Command Line Overrides

Hydra:

python train.py model.hidden_size=512 model.dropout=0.2

Hyperparameter:

python train.py -D model.hidden_size=512 -D model.dropout=0.2
# Or with config file:
python train.py -C config.toml -D model.hidden_size=512

Dynamic Scoping (Hyperparameter Exclusive)

This is something Hydra cannot do easily:

import hyperparameter as hp

@hp.param("layer")
def create_layer(dropout=0.1):
    return f"Layer with dropout={dropout}"

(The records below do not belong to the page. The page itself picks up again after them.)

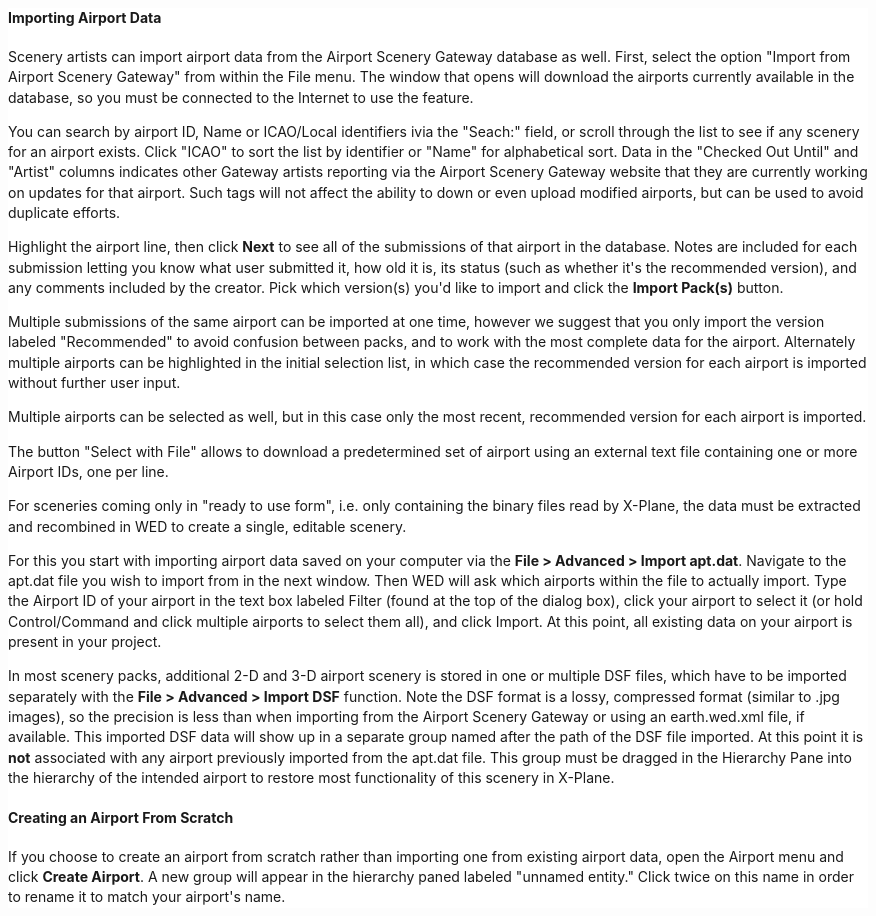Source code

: #### Importing Airport Data ####

Scenery artists can import airport data from the Airport Scenery Gateway database as well. First, select the option "Import from Airport Scenery Gateway" from within the File menu. The window that opens will download the airports currently available in the database, so you must be connected to the Internet to use the feature. 

You can search by airport ID, Name or ICAO/Local identifiers ivia the "Seach:" field, or scroll through the list to see if any scenery for an airport exists. Click "ICAO" to sort the list by identifier or "Name" for alphabetical sort. Data in the "Checked Out Until" and "Artist" columns indicates other Gateway artists reporting via the Airport Scenery Gateway website that they are currently working on updates for that airport. Such tags will not affect the ability to down or even upload modified airports, but can be used to avoid duplicate efforts.

Highlight the airport line, then click **Next** to see all of the submissions of that airport in the database. Notes are included for each submission letting you know what user submitted it, how old it is, its status (such as whether it's the recommended version), and any comments included by the creator. Pick which version(s) you'd like to import and click the **Import Pack(s)** button. 

Multiple submissions of the same airport can be imported at one time, however we suggest that you only import the version labeled "Recommended" to avoid confusion between packs, and to work with the most complete data for the airport. Alternately multiple airports can be highlighted in the initial selection list, in which case the recommended version for each airport is imported without further user input.

Multiple airports can be selected as well, but in this case only the most recent, recommended version for each airport is imported.

The button "Select with File" allows to download a predetermined set of airport using an external text file containing one or more Airport IDs, one per line. 

For sceneries coming only in "ready to use form", i.e. only containing the binary files read by X-Plane, the data must be extracted and recombined in WED to create a single, editable scenery.

For this you start with importing airport data saved on your computer via the **File > Advanced > Import apt.dat**. Navigate to the apt.dat file you wish to import from in the next window. Then WED will ask which airports within the file to actually import. Type the Airport ID of your airport in the text box labeled Filter (found at the top of the dialog box), click your airport to select it (or hold Control/Command and click multiple airports to select them all), and click Import. At this point, all existing data on your airport is present in your project.

In most scenery packs, additional 2-D and 3-D airport scenery is stored in one or multiple DSF files, which have to be imported separately with the **File > Advanced > Import DSF** function. Note the DSF format is a lossy, compressed format (similar to .jpg images), so the precision is less than when importing from the Airport Scenery Gateway or using an earth.wed.xml file, if available. This imported DSF data will show up in a separate group named after the path of the DSF file imported. At this point it is **not** associated with any airport previously imported from the apt.dat file. This group must be dragged in the Hierarchy Pane into the hierarchy of the intended airport to restore most functionality of this scenery in X-Plane.

#### Creating an Airport From Scratch ####

If you choose to create an airport from scratch rather than importing one from existing airport data, open the Airport menu and click **Create Airport**. A new group will appear in the hierarchy paned labeled "unnamed entity." Click twice on this name in order to rename it to match your airport's name.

# Different dropout for different layers - no code change needed!
with hp.scope(**{"layer.dropout": 0.1}):
    layer1 = create_layer()  # dropout=0.1

with hp.scope(**{"layer.dropout": 0.5}):
    layer2 = create_layer()  # dropout=0.5

Migration Checklist

  • [ ] Config Files: Convert YAML to TOML/JSON (or keep YAML with PyYAML installed)
  • [ ] Decorators: Replace @hydra.main with @hp.param + hp.launch()
  • [ ] Config Access: Replace cfg.x.y with hp.scope.x.y | default or function injection
  • [ ] Composition: Replace defaults list with hp.config([file1, file2])
  • [ ] Interpolation: Same syntax ${key} works
  • [ ] CLI: Replace positional overrides with -D key=value

What You'll Gain

  1. Performance: 6x faster in dynamic access, 850x faster with injection
  2. Simplicity: No ConfigStore, no @hydra.main boilerplate
  3. Flexibility: Dynamic scoping for complex control flows
  4. Lightweight: Fewer dependencies, faster startup

What You'll Lose (For Now)

  1. Sweeper Plugins: No built-in Optuna/Ax integration (but easy to implement manually)
  2. Launcher Plugins: No SLURM/submitit integration
  3. Output Management: No automatic outputs/date/time directories
  4. Tab Completion: No shell autocomplete for config options

These features may be added in future versions based on community feedback.